▶ [Problem details] Nothing but the text belongs in the answer: the listing below, copied exactly, without pictures.
── Data below
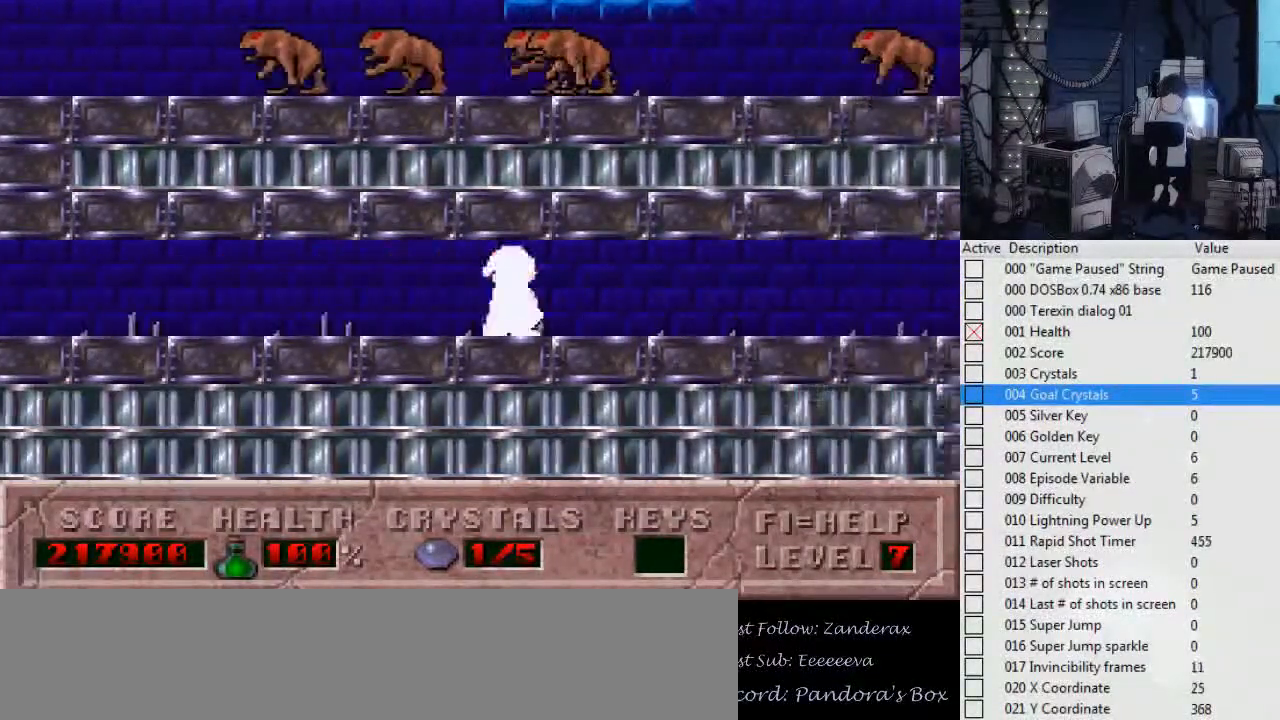
{"keys": ["right"], "events": []}
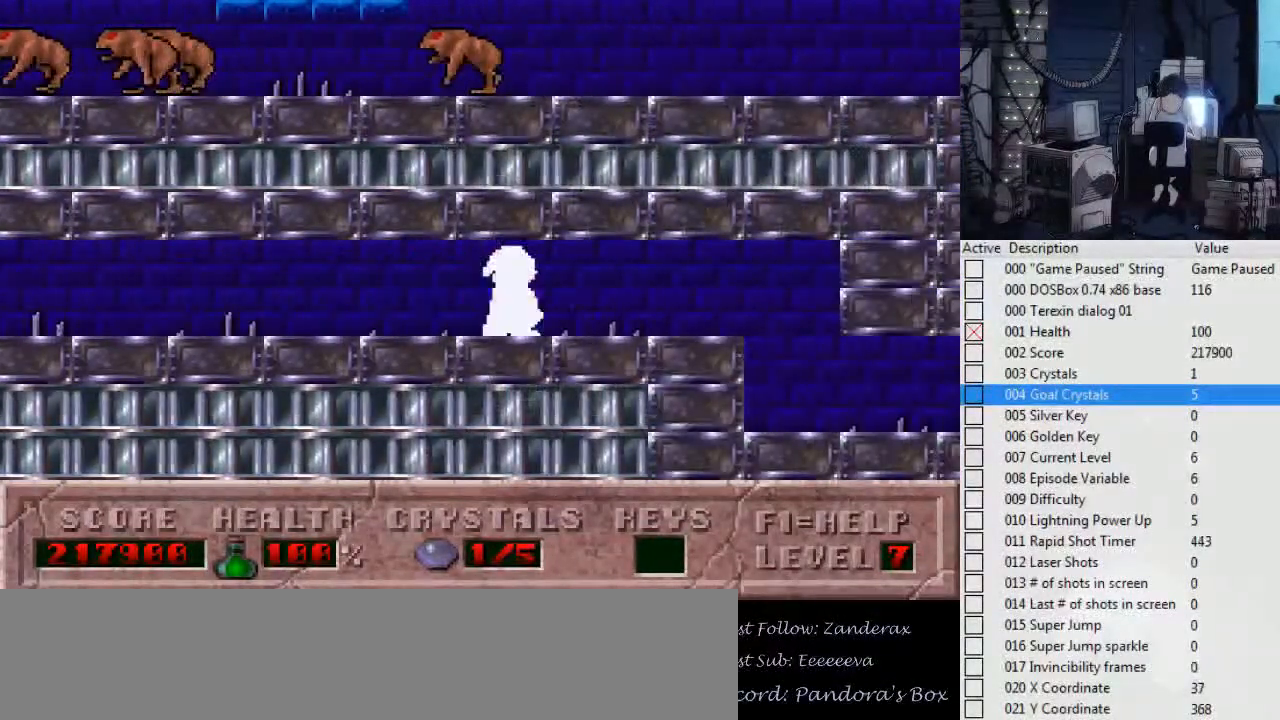
{"keys": ["right"], "events": []}
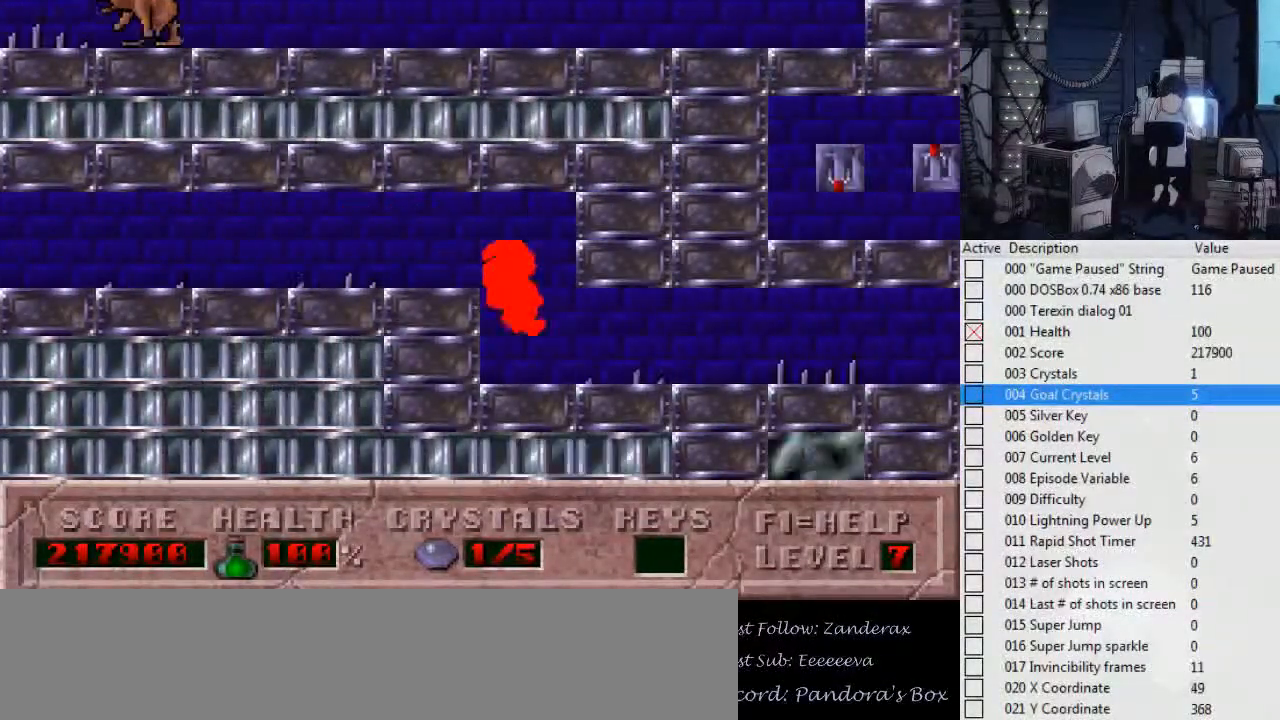
{"keys": ["right"], "events": []}
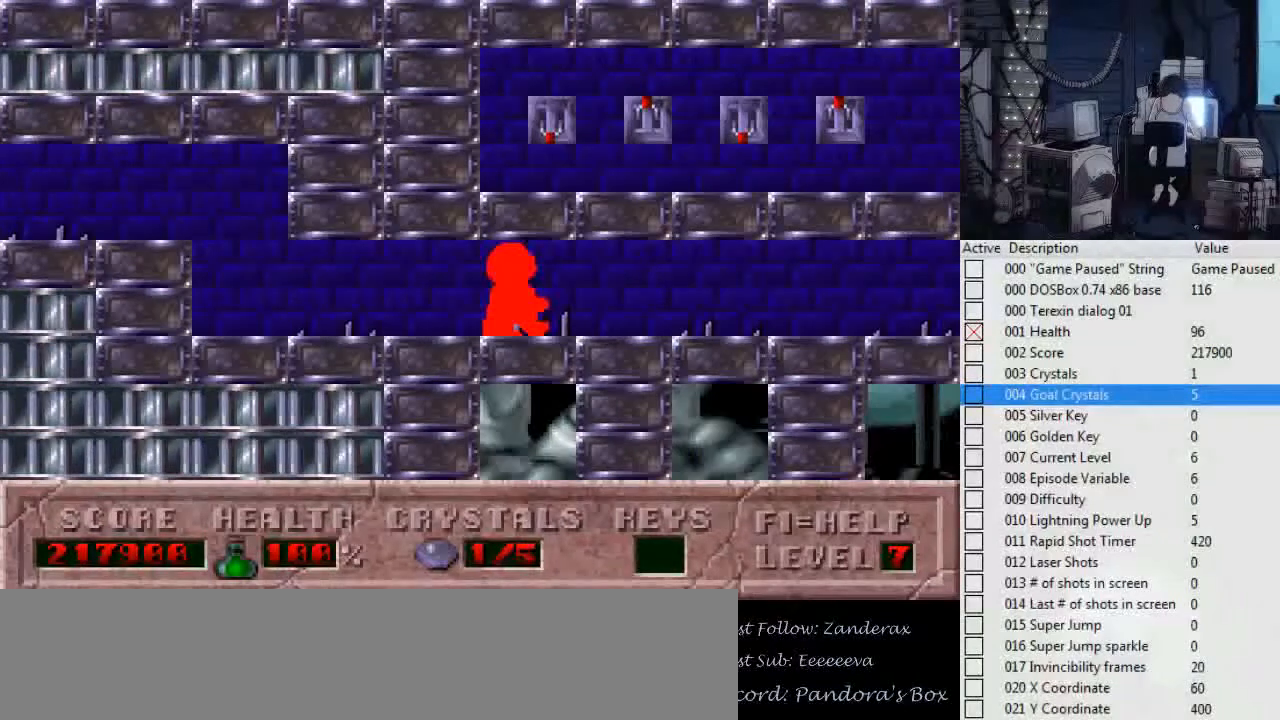
{"keys": ["right"], "events": []}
────
▶ [Response]
{"keys": ["right"], "events": []}
{"keys": ["right"], "events": []}
{"keys": ["right"], "events": []}
{"keys": ["right"], "events": []}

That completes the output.